**SELECTED EXCERPT:**
My preference is for a cooperative business model, which would support the
independence of its members, but I'm open to other suggestions. I'm not
certain how or whether multi-national membership works here in Canada, but
I'll look into it, if there's interest. The alternative would probably be a
consortium, but I'm not very familiar with how they're structured. Either
way, we'll need some basic governance.

I also prefer to keep our internal operational overheads to a minimum. We
should simply subscribe to RT, Askbot, etc., thus supporting fellow libre
software projects whenever feasible. Contracting a bookkeeper, accountant
and other professionals, allows all workers to focus on our competencies.

Christopher Gervais  :|:  Principal,  Ergon Logic Enterprises
514.945.6442  :|:  christopher.gervais at ergonlogic.com

On 14 August 2015 at 19:03, Cameron Eagans <me at cweagans.net> wrote:

> I'm interested in taking smaller things as a freelancer. I don't work
> through a company for Aegir stuff.
>
> We might be able to solve the ticket allocation problem pretty easily:
>
> - Everyone goes into a queue
> - First ticket that comes in goes to the first person in the queue or they
> can refuse it
> - That person goes to the end of the queue and the next person gets the
> next ticket and so forth.
>
> Personally, I think it would be a good idea to sell support tickets
> through the Aegir project as a funding mechanism, rather than pass off an
> entire client. Maybe we (the project) could ask for some percentage of
> income generated from the support tickets?
>
> Cameron Eagans
>
> On 8/14/15 3:51 PM, Guillaume Boudrias wrote:
>
> I'm obviously interested as well, and I can commit in Praxis' name.
>
> We've already committed to working on Aegir issues one day a week, so
> I'd also be glad to be a part of a more sustained maintenance initiative
> if we can make it happen.
>
> I'm assuming we're talking about a sort of centralized support ticket
> system here (and not really large support contracts) so correct me if
> I'm wrong.
>
> I foresee differences in how we want to implement the support plans, but
> Praxis is still in the experimental stage in that regard so we can
> probably shift to any reasonable way of doing things.

**PROVIDED INFORMATION:**
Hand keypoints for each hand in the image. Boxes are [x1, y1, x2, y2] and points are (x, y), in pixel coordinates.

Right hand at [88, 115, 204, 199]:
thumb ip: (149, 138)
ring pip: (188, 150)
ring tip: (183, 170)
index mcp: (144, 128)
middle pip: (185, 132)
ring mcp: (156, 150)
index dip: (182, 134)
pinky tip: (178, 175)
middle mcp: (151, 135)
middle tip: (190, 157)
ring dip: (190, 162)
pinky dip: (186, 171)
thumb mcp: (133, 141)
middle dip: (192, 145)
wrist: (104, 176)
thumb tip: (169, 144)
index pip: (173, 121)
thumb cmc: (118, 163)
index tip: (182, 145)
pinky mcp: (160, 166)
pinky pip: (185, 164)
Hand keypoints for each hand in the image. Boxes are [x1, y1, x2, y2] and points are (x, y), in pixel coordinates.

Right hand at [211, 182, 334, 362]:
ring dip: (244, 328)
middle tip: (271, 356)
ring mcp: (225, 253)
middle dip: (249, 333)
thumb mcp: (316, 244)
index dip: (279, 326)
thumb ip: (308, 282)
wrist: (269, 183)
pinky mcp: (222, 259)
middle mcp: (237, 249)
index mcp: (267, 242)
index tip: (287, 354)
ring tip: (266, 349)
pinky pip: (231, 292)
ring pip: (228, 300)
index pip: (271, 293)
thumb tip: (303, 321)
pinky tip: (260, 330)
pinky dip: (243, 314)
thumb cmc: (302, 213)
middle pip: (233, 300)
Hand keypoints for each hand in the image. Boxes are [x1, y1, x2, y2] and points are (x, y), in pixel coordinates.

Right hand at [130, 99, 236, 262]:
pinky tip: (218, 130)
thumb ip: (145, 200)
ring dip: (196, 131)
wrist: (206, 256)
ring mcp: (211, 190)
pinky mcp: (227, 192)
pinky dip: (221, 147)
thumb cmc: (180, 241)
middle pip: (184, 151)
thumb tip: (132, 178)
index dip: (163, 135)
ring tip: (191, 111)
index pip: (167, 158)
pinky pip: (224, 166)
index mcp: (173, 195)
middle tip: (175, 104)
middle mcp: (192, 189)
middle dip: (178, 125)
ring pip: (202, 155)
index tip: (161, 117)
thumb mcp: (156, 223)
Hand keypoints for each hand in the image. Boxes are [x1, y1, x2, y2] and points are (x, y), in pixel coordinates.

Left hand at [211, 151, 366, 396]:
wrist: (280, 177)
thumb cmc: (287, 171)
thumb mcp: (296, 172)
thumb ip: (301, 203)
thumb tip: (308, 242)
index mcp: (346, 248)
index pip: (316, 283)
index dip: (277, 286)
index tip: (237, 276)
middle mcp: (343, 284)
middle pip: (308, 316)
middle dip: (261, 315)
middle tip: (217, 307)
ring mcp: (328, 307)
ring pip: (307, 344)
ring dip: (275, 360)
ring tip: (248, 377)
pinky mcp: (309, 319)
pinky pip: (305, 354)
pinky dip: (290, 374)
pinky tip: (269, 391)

**QUESTIONS ON THE MATERIAL:**
1 > Translate this sentence from the email on an Aegir support cooperative into Spanish: "I also prefer to keep our internal operational overheads to a minimum."
2 > Write what comes next in the email thread on an Aegir support cooperative, beginning after its final sentence.
The records are drawn from a separate source.

**WRITTEN ANSWERS:**
1 > También prefiero mantener nuestros gastos operativos internos al mínimo.

2 >
>
> Another crucial point is how tickets will be distributed. I'm guessing
> that most everyone involved will want as many support tickets as
> possible, and we want to make the response time as short as possible
> (which means we won't have time for debate). I don't have any specific
> ideas on this point but to me it seems like the most sensitive one.
>
> Looking forward to seeing where this goes,
> -Guillaume
>
>
> On 14/08/15 05:18 PM, Herman van Rink wrote:
>
> On 14-08-15 06:51, Christopher Gervais wrote:
>
> The main takeaway from the Ægir Summit confab with Richard Stallman is
> that we ought to be offering support to finance ongoing maintenance
> and development of the project. "We" here being the Ægir Project
> itself, whether directly or indirectly.
>
> This makes perfect sense. It should open up a market that has
> heretofore been vastly under-served: commercial and institutional
> users who have neither the budget to hire consultants, nor the spare
> time, staff or desire to become experts themselves.
>
> Before, at and since the Summit, many project and community
> contributors have talked about forming a consortium or cooperative to
> offer such support. Let's agree to move forward with this, declare our
> interest in participating and sort out how to proceed. I know that I'm
> eager to see this move forward.
>
> I believe it is important to build the service around offering
> support. This should, in turn primarily finance the generally
> unappealing work of maintenance and documentation. Developers like to
> work on cutting edge features, and consulting clients are often
> willing to finance such work. However, fixing bugs, writing and
> curating good documentation, code refactoring and cleanup are all very
> difficult to justify spending IT budget on.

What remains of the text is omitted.